Extract the text of every record below and reproduce each line verbatim, keeping the original line breaks.

Records from a data collection
|---|

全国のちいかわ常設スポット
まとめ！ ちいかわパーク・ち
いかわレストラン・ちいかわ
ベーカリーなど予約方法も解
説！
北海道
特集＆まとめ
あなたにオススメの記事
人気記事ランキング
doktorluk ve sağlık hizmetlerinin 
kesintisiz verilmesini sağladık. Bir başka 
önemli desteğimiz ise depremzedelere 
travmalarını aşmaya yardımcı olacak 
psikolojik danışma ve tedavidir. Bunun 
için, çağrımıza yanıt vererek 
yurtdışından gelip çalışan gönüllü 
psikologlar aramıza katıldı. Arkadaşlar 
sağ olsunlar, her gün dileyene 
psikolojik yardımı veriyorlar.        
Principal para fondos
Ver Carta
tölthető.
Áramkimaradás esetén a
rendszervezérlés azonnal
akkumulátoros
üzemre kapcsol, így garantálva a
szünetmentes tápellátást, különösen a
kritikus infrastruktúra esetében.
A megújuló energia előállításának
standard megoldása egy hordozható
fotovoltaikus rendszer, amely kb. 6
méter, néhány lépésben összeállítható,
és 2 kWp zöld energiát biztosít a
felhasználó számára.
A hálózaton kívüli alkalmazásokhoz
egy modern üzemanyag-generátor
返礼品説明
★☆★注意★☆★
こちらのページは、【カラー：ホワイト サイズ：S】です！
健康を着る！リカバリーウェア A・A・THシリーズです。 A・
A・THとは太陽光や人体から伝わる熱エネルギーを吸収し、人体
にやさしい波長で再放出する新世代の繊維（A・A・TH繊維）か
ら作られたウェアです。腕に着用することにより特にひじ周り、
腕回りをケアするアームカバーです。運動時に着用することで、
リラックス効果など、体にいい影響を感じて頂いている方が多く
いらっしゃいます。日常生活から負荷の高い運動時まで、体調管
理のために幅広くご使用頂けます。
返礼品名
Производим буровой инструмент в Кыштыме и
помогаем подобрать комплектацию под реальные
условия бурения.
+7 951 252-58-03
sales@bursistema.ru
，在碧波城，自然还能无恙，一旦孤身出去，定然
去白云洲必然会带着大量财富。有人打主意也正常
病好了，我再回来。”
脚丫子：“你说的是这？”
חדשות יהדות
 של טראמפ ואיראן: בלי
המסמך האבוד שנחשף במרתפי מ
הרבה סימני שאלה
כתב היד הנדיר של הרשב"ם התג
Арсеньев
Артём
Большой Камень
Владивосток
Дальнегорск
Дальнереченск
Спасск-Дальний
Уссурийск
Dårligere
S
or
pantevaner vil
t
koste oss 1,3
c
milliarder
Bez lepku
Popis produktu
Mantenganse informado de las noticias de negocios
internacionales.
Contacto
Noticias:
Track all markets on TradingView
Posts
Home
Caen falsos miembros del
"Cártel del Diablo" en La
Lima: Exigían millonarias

|---|

_Reply to the task:_
全国のちいかわ常設スポット
まとめ！ ちいかわパーク・ち
いかわレストラン・ちいかわ
ベーカリーなど予約方法も解
説！
北海道
特集＆まとめ
あなたにオススメの記事
人気記事ランキング
doktorluk ve sağlık hizmetlerinin 
kesintisiz verilmesini sağladık. Bir başka 
önemli desteğimiz ise depremzedelere 
travmalarını aşmaya yardımcı olacak 
psikolojik danışma ve tedavidir. Bunun 
için, çağrımıza yanıt vererek 
yurtdışından gelip çalışan gönüllü 
psikologlar aramıza katıldı. Arkadaşlar 
sağ olsunlar, her gün dileyene 
psikolojik yardımı veriyorlar.        
Principal para fondos
Ver Carta
tölthető.
Áramkimaradás esetén a
rendszervezérlés azonnal
akkumulátoros
üzemre kapcsol, így garantálva a
szünetmentes tápellátást, különösen a
kritikus infrastruktúra esetében.
A megújuló energia előállításának
standard megoldása egy hordozható
fotovoltaikus rendszer, amely kb. 6
méter, néhány lépésben összeállítható,
és 2 kWp zöld energiát biztosít a
felhasználó számára.
A hálózaton kívüli alkalmazásokhoz
egy modern üzemanyag-generátor
返礼品説明
★☆★注意★☆★
こちらのページは、【カラー：ホワイト サイズ：S】です！
健康を着る！リカバリーウェア A・A・THシリーズです。 A・
A・THとは太陽光や人体から伝わる熱エネルギーを吸収し、人体
にやさしい波長で再放出する新世代の繊維（A・A・TH繊維）か
ら作られたウェアです。腕に着用することにより特にひじ周り、
腕回りをケアするアームカバーです。運動時に着用することで、
リラックス効果など、体にいい影響を感じて頂いている方が多く
いらっしゃいます。日常生活から負荷の高い運動時まで、体調管
理のために幅広くご使用頂けます。
返礼品名
Производим буровой инструмент в Кыштыме и
помогаем подобрать комплектацию под реальные
условия бурения.
+7 951 252-58-03
sales@bursistema.ru
，在碧波城，自然还能无恙，一旦孤身出去，定然
去白云洲必然会带着大量财富。有人打主意也正常
病好了，我再回来。”
脚丫子：“你说的是这？”
חדשות יהדות
 של טראמפ ואיראן: בלי
המסמך האבוד שנחשף במרתפי מ
הרבה סימני שאלה
כתב היד הנדיר של הרשב"ם התג
Арсеньев
Артём
Большой Камень
Владивосток
Дальнегорск
Дальнереченск
Спасск-Дальний
Уссурийск
Dårligere
S
or
pantevaner vil
t
koste oss 1,3
c
milliarder
Bez lepku
Popis produktu
Mantenganse informado de las noticias de negocios
internacionales.
Contacto
Noticias:
Track all markets on TradingView
Posts
Home
Caen falsos miembros del
"Cártel del Diablo" en La
Lima: Exigían millonarias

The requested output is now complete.